It might be hard to imagine but “hanji” (traditional Korean mulberry paper) can turn into a wonderful picture without using a brush and paint. The hanji paper art shows how a deft touch can be more delicate than any other tools.
The artworks are produced by tearing up a variety of colorful hanji and pasting them together. The paper is torn onto layers to express light and shadow, to imbue color and shape.
Cho Su-jung, a traditional paper artist, believes that hanji artworks can portray anything she wants from abstract to still-life paintings that require sophisticated and delicate paper tearing techniques.
“I can make the works resemble watercolors or oil paintings simply using hanji pieces of a variety of colors and thickness. I can freely use the colorful hanji like the paints to express what I want,” Cho said in an interview with The Korea Times.
Cho, who started the traditional paper art some 30 years ago, recently opened the Cho Su-jung Korean Paper Art Gallery to showcase her artworks in Daechi-dong, southern Seoul. She is the first artist to create a picture with the hanji tearing techniques in Korea.
“Over the last 30 years, my art has been underestimated because the art circle sees my art as a kind of mosaic rather than a picture. But actually my work is a perfect picture without using brushes and pigments,” she said.
Although Cho began her artistic career in Japan where traditional paper art is more advanced, traditional Korean paper has a higher quality to depict something on the canvas, she said.
Hanji is made from the bark of a mulberry tree. Its texture is fine and smooth and the long fibers create a fluffy effect while the tearing part produces attractive feathered edges on pieces of paper.
“The key point of tearing hanji involves carefully pulling the paper apart, leaving the paper fibers at the edge of the paper exposed to maintain a natural look. The torn edges complement many styles and designs more than any other papers in the world,” she said.
Although artworks created by paper tearing have a long tradition in China and Japan, it can also be found in Korean aesthetics much earlier. Koreans attached the leaves of a chrysanthemum or bamboo trees attractively on screen papers of the lattices. The simple motif has been handed down to the present, she said.
“When I was in Japan in the 1980s, Korean culture was not appreciated well even though we have a long history and rich heritage. So I wanted to promote the beauty of Korean traditional culture through the artworks,” she said.
Compared to the conventional paintings, hanji artworks are eco-friendly as the materials come from nature. “So they never look boring and last long. The art has more irresistible charms,” she said.
An awl, glue, deft finger movements and aesthetic tastes can produce wonderful pictures, she said. Anything can be expressed through hanji according to the degree of thickness of the paper.
From flying spores of dandelions to abstract brush strokes, she has depicted any object of her imagination into her works. Cho has produced some 150 works over the last 30 years. Some works take a couple of hours but others require a month or so to complete. But the whole process is part of her spiritual training for aesthetic achievement.
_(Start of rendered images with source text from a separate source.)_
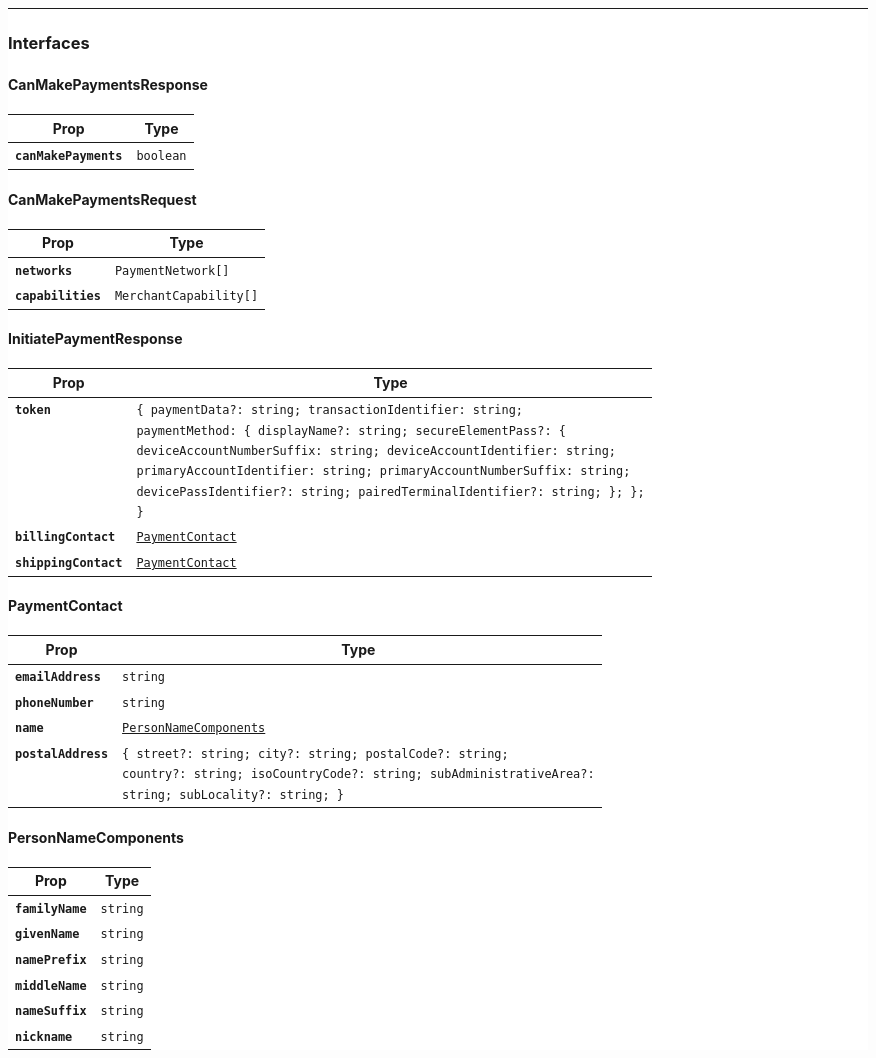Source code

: --------------------


### Interfaces


#### CanMakePaymentsResponse

| Prop                  | Type                 |
| --------------------- | -------------------- |
| **`canMakePayments`** | <code>boolean</code> |


#### CanMakePaymentsRequest

| Prop               | Type                              |
| ------------------ | --------------------------------- |
| **`networks`**     | <code>PaymentNetwork[]</code>     |
| **`capabilities`** | <code>MerchantCapability[]</code> |


#### InitiatePaymentResponse

| Prop                  | Type                                                                                                                                                                                                                                                                                                                                                 |
| --------------------- | ---------------------------------------------------------------------------------------------------------------------------------------------------------------------------------------------------------------------------------------------------------------------------------------------------------------------------------------------------- |
| **`token`**           | <code>{ paymentData?: string; transactionIdentifier: string; paymentMethod: { displayName?: string; secureElementPass?: { deviceAccountNumberSuffix: string; deviceAccountIdentifier: string; primaryAccountIdentifier: string; primaryAccountNumberSuffix: string; devicePassIdentifier?: string; pairedTerminalIdentifier?: string; }; }; }</code> |
| **`billingContact`**  | <code><a href="#paymentcontact">PaymentContact</a></code>                                                                                                                                                                                                                                                                                            |
| **`shippingContact`** | <code><a href="#paymentcontact">PaymentContact</a></code>                                                                                                                                                                                                                                                                                            |


#### PaymentContact

| Prop                | Type                                                                                                                                                                   |
| ------------------- | ---------------------------------------------------------------------------------------------------------------------------------------------------------------------- |
| **`emailAddress`**  | <code>string</code>                                                                                                                                                    |
| **`phoneNumber`**   | <code>string</code>                                                                                                                                                    |
| **`name`**          | <code><a href="#personnamecomponents">PersonNameComponents</a></code>                                                                                                  |
| **`postalAddress`** | <code>{ street?: string; city?: string; postalCode?: string; country?: string; isoCountryCode?: string; subAdministrativeArea?: string; subLocality?: string; }</code> |


#### PersonNameComponents

| Prop             | Type                |
| ---------------- | ------------------- |
| **`familyName`** | <code>string</code> |
| **`givenName`**  | <code>string</code> |
| **`namePrefix`** | <code>string</code> |
| **`middleName`** | <code>string</code> |
| **`nameSuffix`** | <code>string</code> |
| **`nickname`**   | <code>string</code> |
“While concentrating on my works, I forget all anxieties. When I am free from such distracting thoughts and greed, I can create the best works. The art purifies me in many ways,” she said.
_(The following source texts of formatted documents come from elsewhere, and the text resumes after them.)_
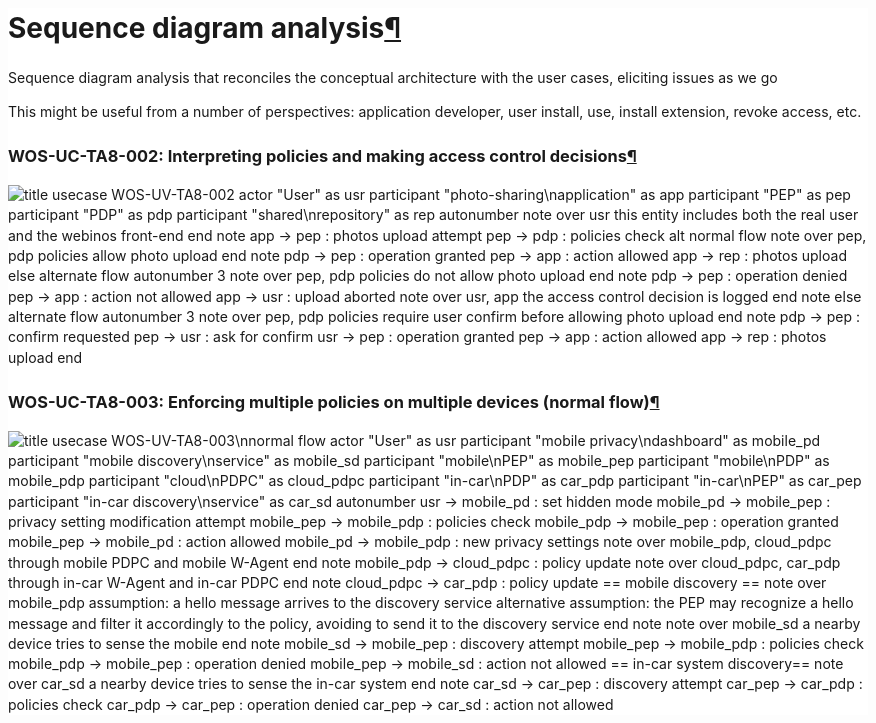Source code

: Sequence diagram analysis[¶](#Sequence-diagram-analysis)
========================================================

Sequence diagram analysis that reconciles the conceptual architecture
with the user cases, eliciting issues as we go

This might be useful from a number of perspectives: application
developer, user install, use, install extension, revoke access, etc.

### WOS-UC-TA8-002: Interpreting policies and making access control decisions[¶](#WOS-UC-TA8-002-Interpreting-policies-and-making-access-control-decisions)

![ title usecase WOS-UV-TA8-002 actor "User" as usr participant
"photo-sharing\\napplication" as app participant "PEP" as pep
participant "PDP" as pdp participant "shared\\nrepository" as rep
autonumber note over usr this entity includes both the real user and the
webinos front-end end note app -\> pep : photos upload attempt pep -\>
pdp : policies check alt normal flow note over pep, pdp policies allow
photo upload end note pdp -\> pep : operation granted pep -\> app :
action allowed app -\> rep : photos upload else alternate flow
autonumber 3 note over pep, pdp policies do not allow photo upload end
note pdp -\> pep : operation denied pep -\> app : action not allowed
app -\> usr : upload aborted note over usr, app the access control
decision is logged end note else alternate flow autonumber 3 note over
pep, pdp policies require user confirm before allowing photo upload end
note pdp -\> pep : confirm requested pep -\> usr : ask for confirm
usr -\> pep : operation granted pep -\> app : action allowed app -\> rep
: photos upload end
](http://dev.webinos.org/redmine/wiki_external_filter/filter?index=0&macro=plantuml&name=4bb78ae3c31c3f3f01eef10ab11cba9270a67c6b5c66d678cd08ebd50a28962c)

### WOS-UC-TA8-003: Enforcing multiple policies on multiple devices (normal flow)[¶](#WOS-UC-TA8-003-Enforcing-multiple-policies-on-multiple-devices-normal-flow)

![ title usecase WOS-UV-TA8-003\\nnormal flow actor "User" as usr
participant "mobile privacy\\ndashboard" as mobile\_pd participant
"mobile discovery\\nservice" as mobile\_sd participant "mobile\\nPEP" as
mobile\_pep participant "mobile\\nPDP" as mobile\_pdp participant
"cloud\\nPDPC" as cloud\_pdpc participant "in-car\\nPDP" as car\_pdp
participant "in-car\\nPEP" as car\_pep participant "in-car
discovery\\nservice" as car\_sd autonumber usr -\> mobile\_pd : set
hidden mode mobile\_pd -\> mobile\_pep : privacy setting modification
attempt mobile\_pep -\> mobile\_pdp : policies check mobile\_pdp -\>
mobile\_pep : operation granted mobile\_pep -\> mobile\_pd : action
allowed mobile\_pd -\> mobile\_pdp : new privacy settings note over
mobile\_pdp, cloud\_pdpc through mobile PDPC and mobile W-Agent end note
mobile\_pdp -\> cloud\_pdpc : policy update note over cloud\_pdpc,
car\_pdp through in-car W-Agent and in-car PDPC end note cloud\_pdpc -\>
car\_pdp : policy update == mobile discovery == note over mobile\_pdp
assumption: a hello message arrives to the discovery service alternative
assumption: the PEP may recognize a hello message and filter it
accordingly to the policy, avoiding to send it to the discovery service
end note note over mobile\_sd a nearby device tries to sense the mobile
end note mobile\_sd -\> mobile\_pep : discovery attempt mobile\_pep -\>
mobile\_pdp : policies check mobile\_pdp -\> mobile\_pep : operation
denied mobile\_pep -\> mobile\_sd : action not allowed == in-car system
discovery== note over car\_sd a nearby device tries to sense the in-car
system end note car\_sd -\> car\_pep : discovery attempt car\_pep -\>
car\_pdp : policies check car\_pdp -\> car\_pep : operation denied
car\_pep -\> car\_sd : action not allowed
](http://dev.webinos.org/redmine/wiki_external_filter/filter?index=0&macro=plantuml&name=309f2828bd41aa5072259a5c04993d2b0608964639421ac02a77a7a44be1bb9e)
“Hanji pictures do not change with time. They produce their own pictorial sense from the tearing, fitting and attaching together with bits of variously colored hanji, so they create a unique world of paintings which can hardly be expressed with Western papers in its tactile sensation,” she said.
“I think this is a kind of national project as it represents the beauty of traditional papers. I am very proud of being a traditional paper artist. Without such pride, I couldn’t have done this job for so long,” she said.
Cho has also nurtured some 500 pupils who are mostly housewives as the art is easy to learn for amateur artists.
She also harbors a wish to promote the art through her gallery and overseas exhibitions. Cho held an exhibition in Washington in the United States last year and received positive responses from Americans.
“When I show my artworks to foreigners, their reactions are more fervent than Koreans. They are amazed at the hanji artworks. So I will expose them to more foreigners through hanji picture making classes and exhibitions.”
The gallery is open to anyone who is interested in learning about hanji artworks. Particularly, foreigners are welcomed, Cho said.
At the gallery, visitors can enjoy the artworks, learn the art and drink traditional teas.